Police on Tuesday arrested the Lance Corporal at the centre of the allegations after it was alerted by Town Clerk Royston King, who also dismissed the rank on the same day for misconduct.
Questions have been raised about why the matter was not immediately reported to the police or the Childcare and Protection Agency (CPA), as is required under the law.
When asked about this concern yesterday, Chapman told Stabroek News that it is not a matter that will be addressed by him. He said that it may be dealt with at “a higher level.” According to Chapman, all that he is investigating at this point is the allegation made by the alleged victim.
He acknowledged that the M&CC lacks the required skills to investigate such a serious matter. “It should have been reported. I don’t know that they [City Hall] have the capacity to investigate such a matter,” he said.
Meanwhile, Guyana Police Force Public Rela-tions Officer Shivpersaud Bacchus informed that the Lance Corporal was arrested shortly after he turned up at the Brickdam Police Station on Tuesday afternoon. He remains in custody as the investigation continues.
The Lance Corporal’s arrest came hours after he was dismissed by King, only a day after he had said that there was not enough evidence for the administration to take action. King had told a statutory council meeting on Monday that despite the “enormous publicity” given to the case, it was a matter of “mere allegation” up to that point.
But in a letter, dated October 17, 2017 and signed by King, the Lance Corporal was informed that he was dismissed with immediate effect for “gross misconduct between August 22 and August 23, 2017 at the Regent Street Outpost where you engaged in a sexual act with a juvenile.”
A Corporal, who had reported that he witnessed the alleged abuse, was also dismissed for “dereliction of duty” as he took no action.
According to a statement provided to the M&CC’s Legal Affairs Committee, the Corporal reported what he witnessed to the Assistant Super-intendent on the morning of August 23, after which the matter was reported to the Chief Constable, the Town Clerk and the Mayor.
Instead of contact being made with the CPA or the police, the alleged victim was taken to the office of the Town Clerk, where he was questioned in the presence of other city officers.
On questioning the Chief Constable, councillors on the Legal Affairs Committee learnt that the statement was made outside of the presence of a social worker or the child’s legal guardian.
The guardian, his mother, later refused to sign the statement and told the constables that she did not want the child in her home as he was causing problems between her and her husband.
The M&CC’s lax attitude towards the matter has caused outrage. Several child rights activists are calling for the Town Clerk and other city officers to be held accountable for their failure to handle the matter in accordance with the provisions contained in the Protection of Children Act.
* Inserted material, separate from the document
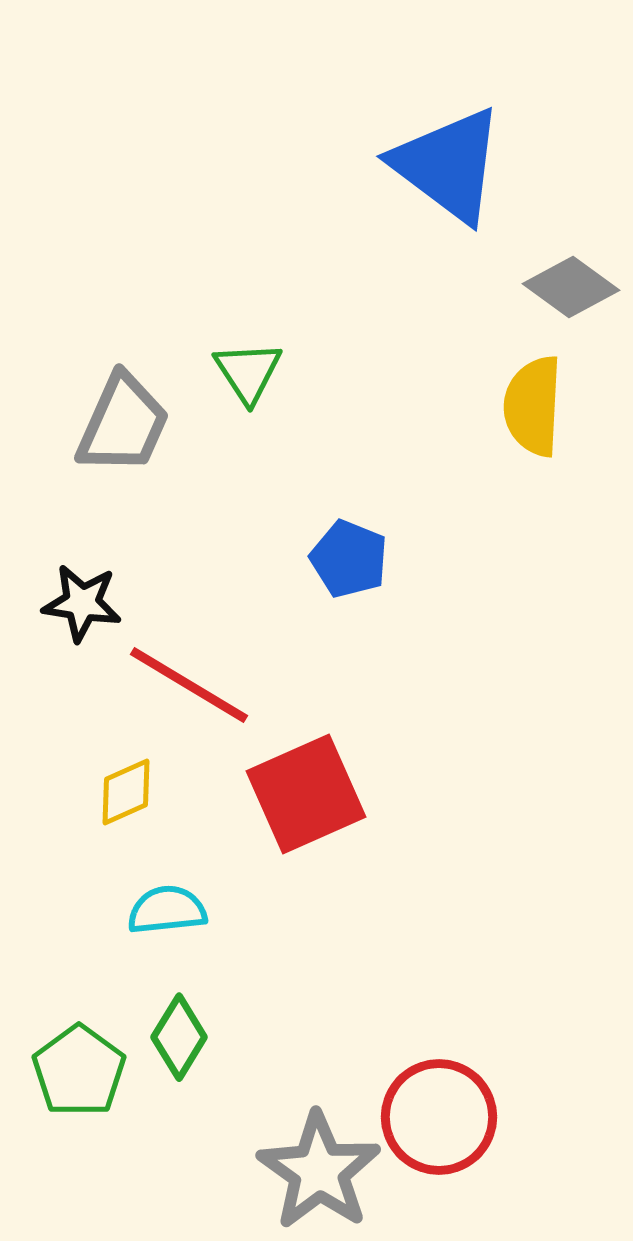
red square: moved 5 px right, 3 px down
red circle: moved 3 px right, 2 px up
The Act specifically notes at Section 7 (1) that “where a person has direct information that a child is or may be in need protective intervention, the person shall immediately report the matter to the CPA director, a probation officer appointed by the Public Service Commis-sion or a Police Officer.”
It adds that a person with this knowledge who fails to report is guilty of an offence and shall be liable on summary conviction to a fine of $50,000.
Child right activist Vidyaratha Kissoon has since issued a call for King’s dismissal or resignation over the matter.